SPRINGFIELD, Mass. (WWLP) – Many people think being near the ocean is the reason the northeast is humid. But that’s not the only reason — think of the west coast. The west coast is much less humid than the east coast, and it’s because of the temperature of the Pacific versus the Atlantic. Both the Atlantic and Pacific oceans have clockwise flow.
On the west coast, this leads to cold water flowing from the north, but on the east coast, this leads to warm water flowing in from the south near the equator.
On the west coast, winds blow from the west, which brings in that air that is cooled from the water below.
On the east coast, high-level winds are primarily south, which brings in the air that is warmed from the ocean water below. Scientifically speaking, warm air holds more moisture than cool air. So the cool air on the west coast leads to dropping humidity, while the warmer air blowing in to the east coast from the Gulf is filled with moisture.

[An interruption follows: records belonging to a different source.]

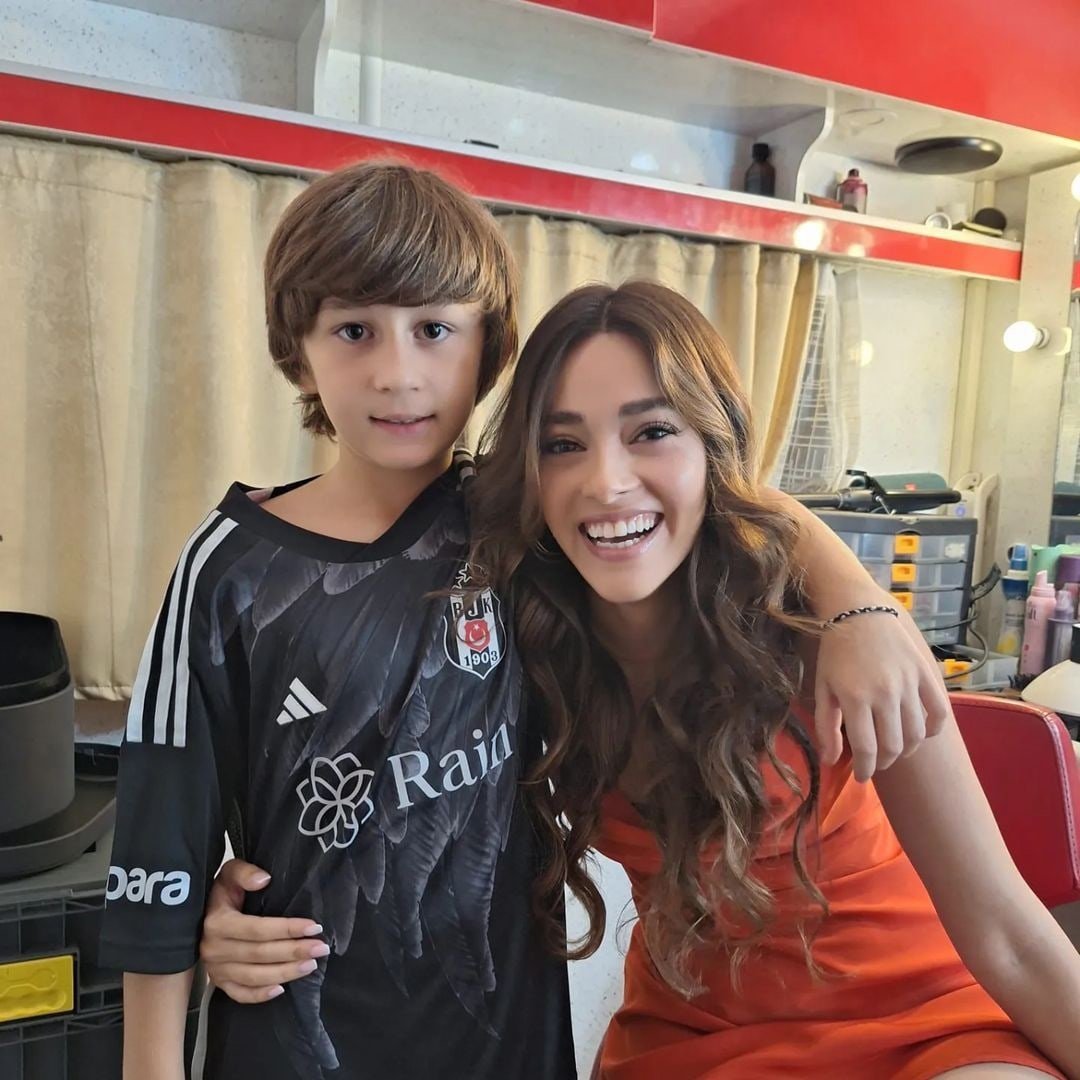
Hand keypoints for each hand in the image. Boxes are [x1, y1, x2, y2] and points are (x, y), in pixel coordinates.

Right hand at [200, 859, 327, 1003]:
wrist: (199, 916)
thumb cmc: (223, 892)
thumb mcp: (229, 873)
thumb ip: (244, 872)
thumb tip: (264, 879)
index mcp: (217, 923)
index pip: (258, 929)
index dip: (287, 929)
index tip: (314, 927)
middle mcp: (214, 949)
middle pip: (260, 954)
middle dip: (293, 951)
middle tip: (320, 948)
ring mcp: (215, 969)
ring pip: (253, 976)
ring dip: (284, 972)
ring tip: (310, 965)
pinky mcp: (218, 982)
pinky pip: (239, 993)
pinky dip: (259, 995)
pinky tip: (281, 990)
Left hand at [812, 605, 949, 782]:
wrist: (858, 612)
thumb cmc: (835, 652)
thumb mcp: (823, 688)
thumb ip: (826, 726)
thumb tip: (831, 761)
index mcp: (855, 698)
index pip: (868, 750)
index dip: (866, 770)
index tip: (863, 776)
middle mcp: (885, 694)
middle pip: (894, 746)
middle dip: (884, 762)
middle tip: (877, 763)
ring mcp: (909, 683)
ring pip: (917, 734)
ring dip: (907, 749)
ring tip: (896, 750)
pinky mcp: (926, 673)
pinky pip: (939, 711)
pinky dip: (934, 729)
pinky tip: (922, 733)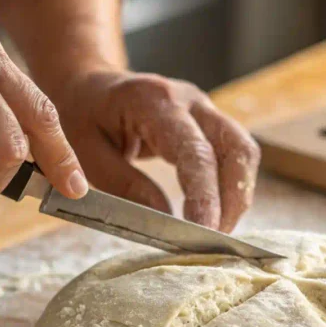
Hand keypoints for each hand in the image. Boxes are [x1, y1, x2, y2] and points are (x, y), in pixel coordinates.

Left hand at [51, 70, 260, 231]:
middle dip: (232, 199)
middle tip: (215, 241)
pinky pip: (234, 154)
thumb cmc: (81, 117)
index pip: (195, 152)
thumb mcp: (88, 154)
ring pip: (243, 152)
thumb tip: (167, 219)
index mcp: (154, 102)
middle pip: (236, 148)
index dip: (206, 195)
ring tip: (215, 232)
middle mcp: (189, 100)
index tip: (205, 232)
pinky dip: (231, 187)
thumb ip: (126, 186)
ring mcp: (204, 109)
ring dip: (237, 195)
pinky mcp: (209, 122)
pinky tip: (216, 213)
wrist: (86, 85)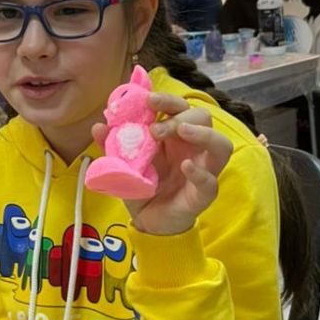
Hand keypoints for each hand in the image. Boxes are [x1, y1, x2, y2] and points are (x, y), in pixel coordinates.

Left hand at [93, 93, 231, 235]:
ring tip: (182, 132)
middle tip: (155, 129)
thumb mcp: (122, 163)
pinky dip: (200, 172)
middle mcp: (193, 147)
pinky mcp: (203, 194)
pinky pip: (211, 181)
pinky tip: (185, 167)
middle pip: (203, 118)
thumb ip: (111, 145)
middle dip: (179, 116)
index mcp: (174, 135)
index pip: (180, 107)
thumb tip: (98, 126)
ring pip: (222, 144)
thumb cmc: (142, 185)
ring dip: (203, 134)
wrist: (147, 219)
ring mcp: (203, 169)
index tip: (148, 100)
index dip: (167, 99)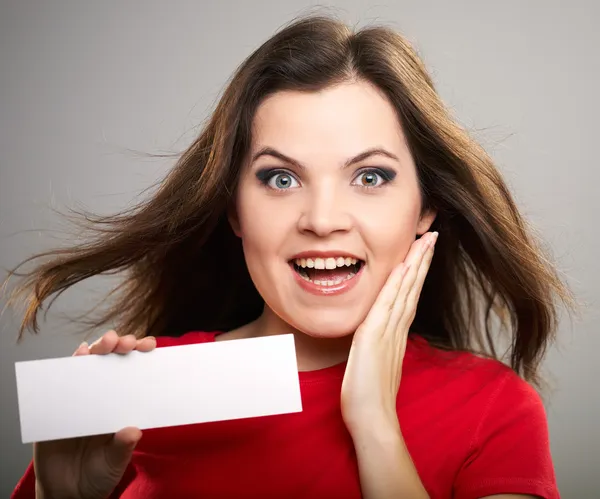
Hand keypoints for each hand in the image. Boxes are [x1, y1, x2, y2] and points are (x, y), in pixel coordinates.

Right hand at [33, 330, 156, 498]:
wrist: (66, 493)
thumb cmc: (98, 473)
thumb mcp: (114, 463)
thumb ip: (121, 448)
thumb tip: (132, 431)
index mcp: (122, 405)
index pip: (134, 374)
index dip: (141, 356)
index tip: (150, 345)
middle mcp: (103, 396)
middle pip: (112, 363)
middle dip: (120, 345)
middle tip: (127, 342)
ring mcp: (80, 398)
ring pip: (88, 366)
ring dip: (97, 349)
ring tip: (107, 343)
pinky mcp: (58, 406)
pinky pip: (62, 382)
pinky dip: (69, 365)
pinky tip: (78, 355)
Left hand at [341, 232, 437, 435]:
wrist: (372, 419)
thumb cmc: (370, 396)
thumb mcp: (376, 364)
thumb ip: (381, 347)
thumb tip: (380, 339)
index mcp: (395, 333)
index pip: (409, 295)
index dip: (417, 272)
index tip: (423, 251)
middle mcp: (395, 329)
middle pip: (412, 287)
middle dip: (422, 260)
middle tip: (433, 235)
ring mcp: (387, 332)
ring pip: (405, 290)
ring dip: (416, 264)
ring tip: (426, 240)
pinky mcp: (374, 336)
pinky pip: (387, 303)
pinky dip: (397, 283)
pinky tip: (403, 266)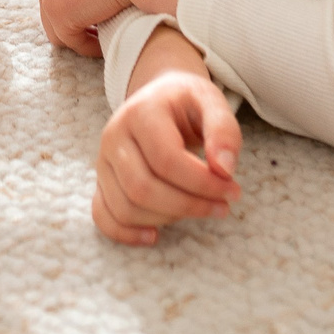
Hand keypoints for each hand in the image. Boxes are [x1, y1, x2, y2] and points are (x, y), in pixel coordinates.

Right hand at [94, 29, 242, 246]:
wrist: (158, 96)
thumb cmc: (186, 103)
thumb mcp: (211, 101)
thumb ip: (223, 130)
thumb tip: (225, 170)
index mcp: (140, 112)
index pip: (165, 160)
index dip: (201, 183)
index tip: (232, 190)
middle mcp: (114, 136)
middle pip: (142, 188)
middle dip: (188, 205)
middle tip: (222, 207)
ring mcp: (104, 161)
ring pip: (126, 207)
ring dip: (167, 219)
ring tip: (198, 209)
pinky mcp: (101, 181)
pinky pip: (102, 215)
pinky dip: (126, 233)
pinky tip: (154, 236)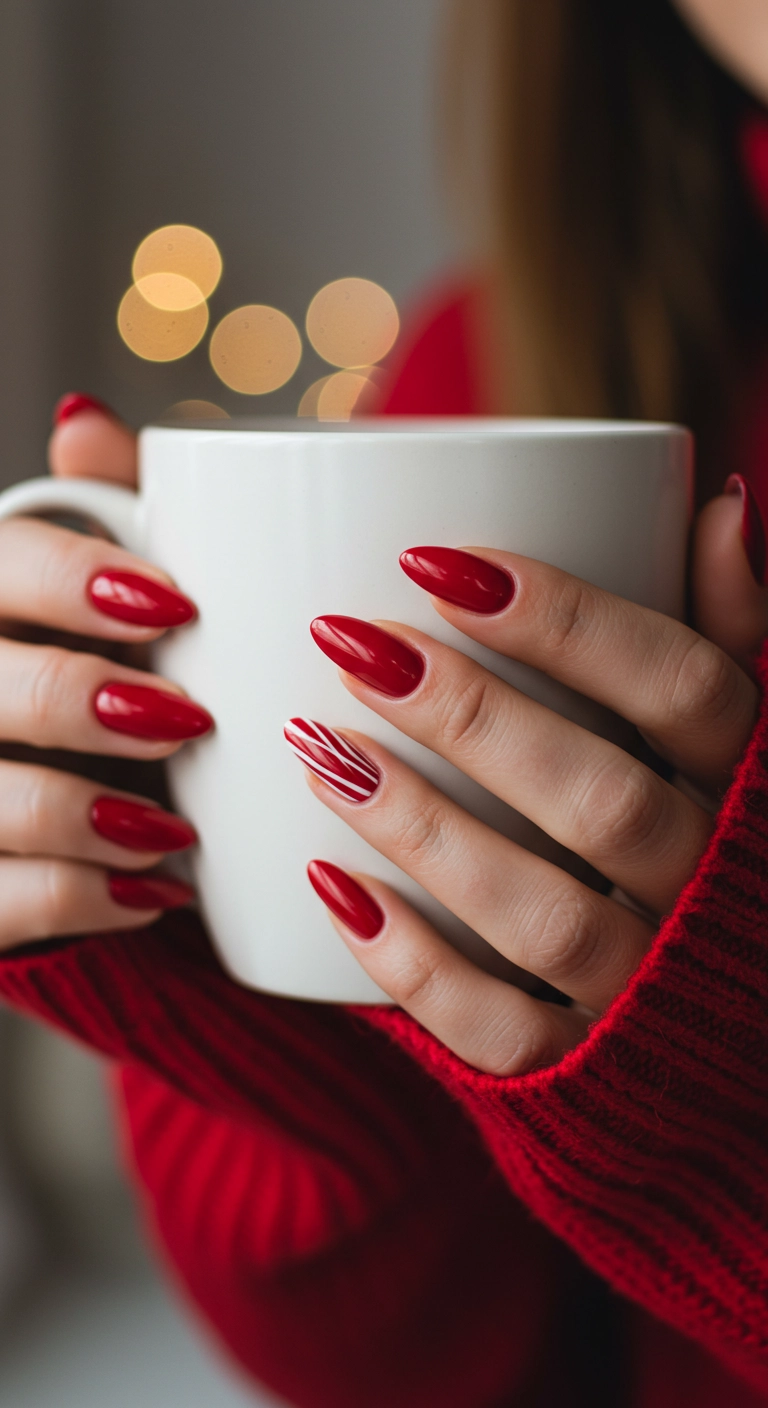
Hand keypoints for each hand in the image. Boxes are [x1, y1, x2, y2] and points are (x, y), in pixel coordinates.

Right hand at [0, 395, 210, 947]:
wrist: (51, 798)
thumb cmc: (76, 675)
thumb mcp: (85, 592)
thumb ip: (91, 515)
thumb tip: (84, 422)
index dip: (70, 580)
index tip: (174, 603)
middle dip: (79, 701)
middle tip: (182, 720)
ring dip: (86, 819)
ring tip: (177, 827)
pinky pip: (1, 904)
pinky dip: (83, 900)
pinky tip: (155, 892)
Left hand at [295, 480, 767, 1074]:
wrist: (727, 1021)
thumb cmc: (711, 830)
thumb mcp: (737, 736)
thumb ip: (728, 633)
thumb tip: (716, 507)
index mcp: (756, 788)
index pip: (690, 691)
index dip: (571, 624)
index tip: (435, 564)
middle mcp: (714, 887)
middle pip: (605, 800)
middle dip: (472, 718)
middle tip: (353, 647)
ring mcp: (654, 987)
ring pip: (547, 919)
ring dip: (426, 832)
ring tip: (323, 753)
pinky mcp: (588, 1070)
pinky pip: (506, 1034)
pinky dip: (415, 969)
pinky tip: (331, 889)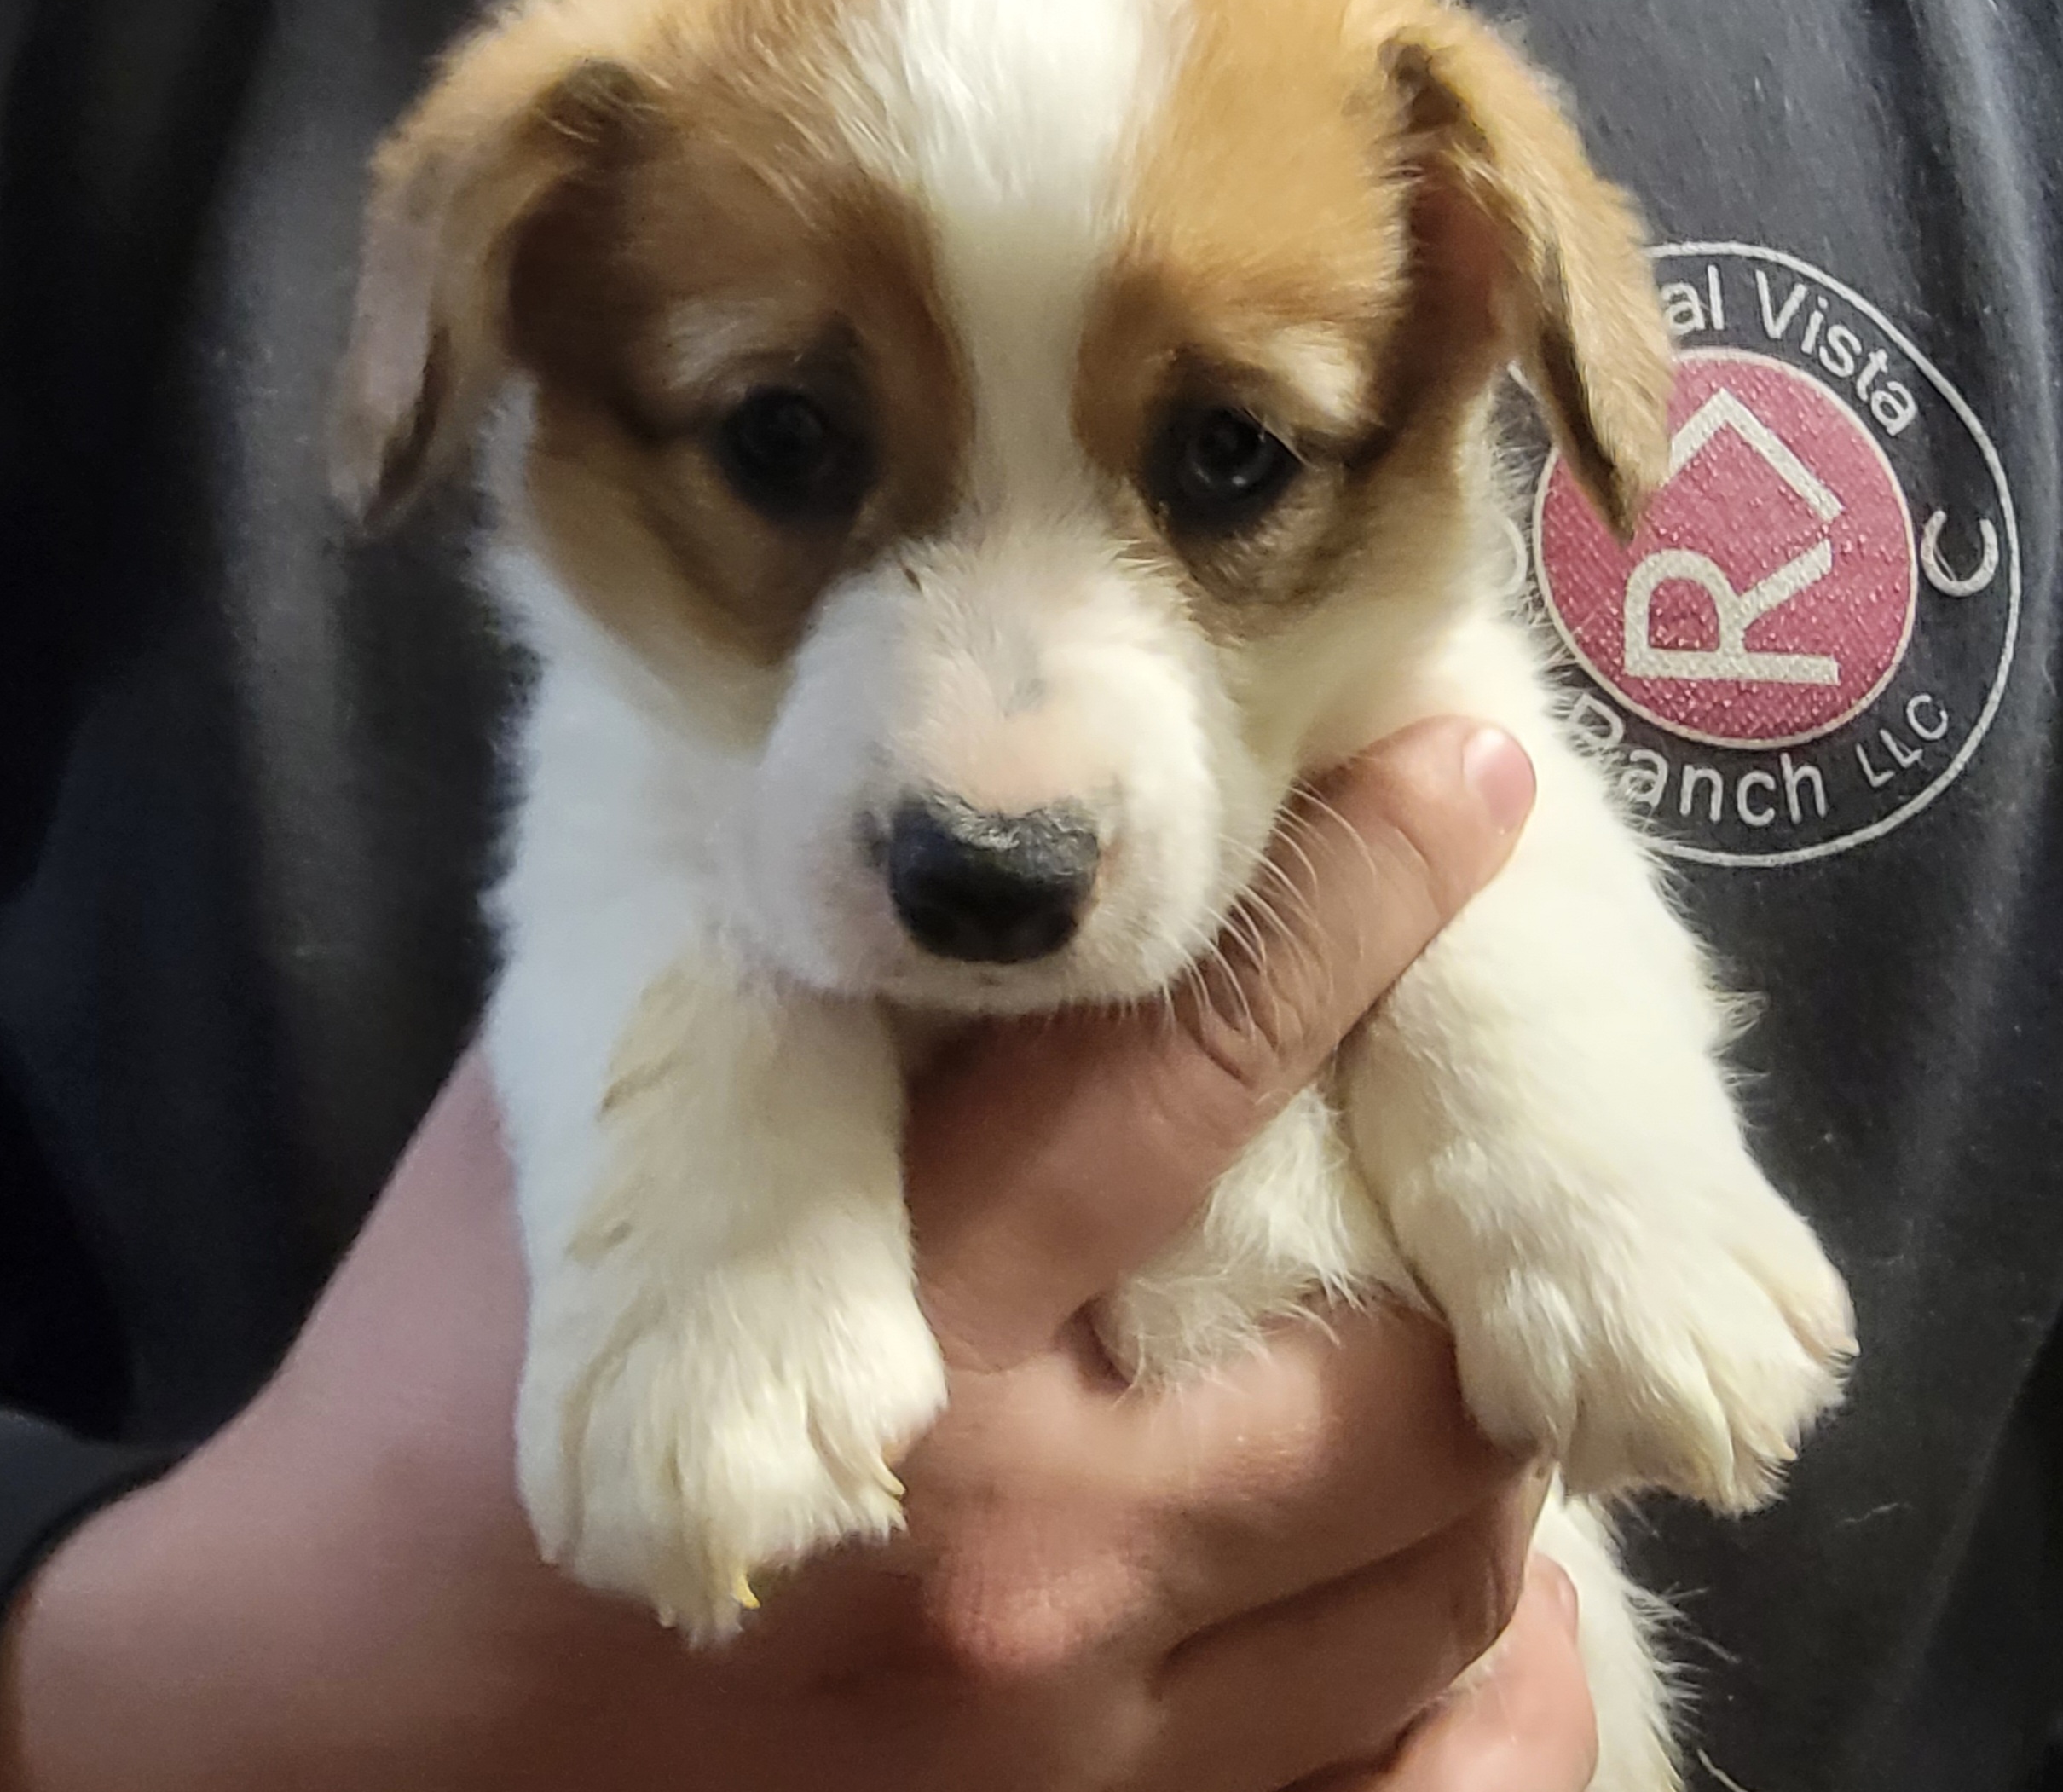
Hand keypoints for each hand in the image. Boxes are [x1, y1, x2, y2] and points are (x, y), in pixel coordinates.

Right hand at [0, 721, 1586, 1791]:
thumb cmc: (435, 1394)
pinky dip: (1461, 1679)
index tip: (1458, 788)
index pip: (1190, 1059)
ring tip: (1455, 1337)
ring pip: (1431, 1585)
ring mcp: (1070, 1744)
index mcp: (896, 1317)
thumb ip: (765, 999)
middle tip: (1469, 1125)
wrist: (324, 1735)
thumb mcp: (577, 1131)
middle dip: (1480, 1225)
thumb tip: (944, 861)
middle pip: (1403, 1381)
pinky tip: (1452, 1584)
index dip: (1357, 902)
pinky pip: (1389, 1781)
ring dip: (1477, 1443)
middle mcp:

Right now, the jet stream is positioned in such a way that it’s dragging in cooler air from the north, which holds less moisture. But later this week, we’ll go back to our usual pattern of upper-level winds blowing in from the south.
Humidity makes such a difference in how a day feels. That’s because air that is humid makes it harder for the sweat on your skin to evaporate, which is what cools you off.
A day with low humidity makes it easier for the moisture on your skin to evaporate, so your body can cool properly.
Dew point is the best measure of humidity, and Monday they are in the 30s, which is considered extremely dry.